Jackson: The person who I have more respect for since then is Ben. We make it a point to shake hands and speak before games now. I respect Ben. Ben was not wrong at all for what he did. Ron did something that only a moron would do. Something real selfish. Ben just protected himself, and for Ben’s part, he had a lot going on at the time. That was the wrong person to foul, let alone the biggest dude on the court.

Ben Wallace: It was an unfortunate event that hopefully everybody has learned from.

Anthony Johnson (guard, Pacers): It really tore apart a great team. A whole season, a talented team, just went down the drain.33

Jackson: We would have won a championship that year, man. We had the best team, best young team. We had a Hall of Famer in Reggie Miller. We had every piece to the puzzle, great coaches, great team, great owner, great general manager. And everything was working. So I think a lot of guys are still bitter, like, “Dang, that was my chance to win a championship and Ron was real selfish to do that.”

Mike Brown: That squashed all hopes and aspirations and dreams that I’ve had individually and I know our team had, once all those suspensions and all of that stuff got handed down.34

O’Neal: I honestly believe that we had an opportunity to not only win one championship, but to win multiple championships with the way that team was built.35

Pollard: [The Pacers] are still trying to recover. There is nobody in the world that can convince me that it is anything other than the brawl that set the organization back by a lot.

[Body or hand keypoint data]
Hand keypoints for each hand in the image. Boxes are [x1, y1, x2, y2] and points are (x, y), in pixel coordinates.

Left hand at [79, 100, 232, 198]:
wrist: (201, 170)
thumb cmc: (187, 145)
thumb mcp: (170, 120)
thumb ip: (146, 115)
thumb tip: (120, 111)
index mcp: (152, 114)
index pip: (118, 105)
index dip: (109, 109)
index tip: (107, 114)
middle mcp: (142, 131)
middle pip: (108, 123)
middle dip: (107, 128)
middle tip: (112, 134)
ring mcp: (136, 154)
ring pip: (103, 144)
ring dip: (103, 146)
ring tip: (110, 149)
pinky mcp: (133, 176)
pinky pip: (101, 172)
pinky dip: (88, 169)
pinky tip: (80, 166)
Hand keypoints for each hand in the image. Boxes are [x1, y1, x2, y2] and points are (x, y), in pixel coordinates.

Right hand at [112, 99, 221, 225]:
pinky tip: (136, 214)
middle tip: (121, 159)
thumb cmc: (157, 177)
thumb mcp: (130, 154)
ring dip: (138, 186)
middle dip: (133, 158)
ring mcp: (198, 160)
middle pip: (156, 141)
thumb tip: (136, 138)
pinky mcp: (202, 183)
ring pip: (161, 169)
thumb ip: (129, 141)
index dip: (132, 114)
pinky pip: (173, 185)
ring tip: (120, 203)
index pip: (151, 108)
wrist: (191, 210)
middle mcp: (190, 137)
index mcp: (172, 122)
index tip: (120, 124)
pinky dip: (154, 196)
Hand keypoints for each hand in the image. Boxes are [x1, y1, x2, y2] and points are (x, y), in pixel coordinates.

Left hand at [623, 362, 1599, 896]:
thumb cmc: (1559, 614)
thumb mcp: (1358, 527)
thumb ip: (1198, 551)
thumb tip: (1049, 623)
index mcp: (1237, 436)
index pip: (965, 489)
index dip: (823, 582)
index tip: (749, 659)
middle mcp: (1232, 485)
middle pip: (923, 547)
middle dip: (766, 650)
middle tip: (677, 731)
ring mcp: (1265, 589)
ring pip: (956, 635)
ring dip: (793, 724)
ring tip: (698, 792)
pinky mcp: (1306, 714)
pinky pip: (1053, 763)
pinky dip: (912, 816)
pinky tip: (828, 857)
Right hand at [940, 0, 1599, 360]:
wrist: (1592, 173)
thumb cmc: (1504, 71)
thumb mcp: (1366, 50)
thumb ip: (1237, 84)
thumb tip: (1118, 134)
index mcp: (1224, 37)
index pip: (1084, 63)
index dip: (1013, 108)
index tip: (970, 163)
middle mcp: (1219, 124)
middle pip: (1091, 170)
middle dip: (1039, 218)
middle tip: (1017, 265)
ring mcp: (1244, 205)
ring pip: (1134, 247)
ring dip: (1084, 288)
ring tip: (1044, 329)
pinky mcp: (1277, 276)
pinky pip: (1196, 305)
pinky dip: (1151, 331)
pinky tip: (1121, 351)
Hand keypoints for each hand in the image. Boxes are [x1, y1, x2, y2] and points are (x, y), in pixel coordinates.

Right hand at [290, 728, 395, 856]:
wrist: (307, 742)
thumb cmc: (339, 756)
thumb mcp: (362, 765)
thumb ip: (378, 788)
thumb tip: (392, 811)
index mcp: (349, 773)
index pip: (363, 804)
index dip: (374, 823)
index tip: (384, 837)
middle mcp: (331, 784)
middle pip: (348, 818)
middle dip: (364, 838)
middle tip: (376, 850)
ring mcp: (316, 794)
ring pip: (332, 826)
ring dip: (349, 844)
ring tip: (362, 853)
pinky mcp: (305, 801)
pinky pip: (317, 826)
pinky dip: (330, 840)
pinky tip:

◆ TO DO
A - In the Pacers brawl recollections, who does Jackson name as the team's Hall of Famer?
B - Write what comes next in the Pacers brawl recollections, picking up after their last line.

◆ RESPONSES FOR EACH TASK
A - Reggie Miller

B -
Walsh: You could call me on New Year’s Eve and ask me about it, and it would bring me down 100 percent. It’s not a subject I love talking about.

Adam Silver (now the NBA’s deputy commissioner): The melee in Detroit had a profound and far-reaching impact on the NBA’s image — well beyond the particular teams and players involved that night. But for the Pacers, the negativity lingered. The incident seemingly broke the community’s deep bond with the team, and it took years to restore that connection.

O’Neal: I don’t know if I could ever apologize to the city of Indianapolis and the state of Indiana for that enough. I don’t know if there’s enough apologies in the world to give to that city. That city meant a lot to me. It still means a lot to me. For them to go through what they went through on a national scene and the embarrassment it brought to the city and my community and my organization, I apologize for. If there’s anything you can get across, please get that across. I don’t know if people understand that the people that were there from that regime, from the brawl, could not shake it. We couldn’t shake that whole thing. It seemed like the team was fractured.

Larry Brown: That team, Indiana, never recovered. I think it had a big effect on our guys. I really believe a lot of our guys were trying to end it and not let it get out of hand. Unfortunately, there were two teams involved, so it’s a stigma on everybody. Not only the two teams, but the league in general. It was just terrible to be a part of that.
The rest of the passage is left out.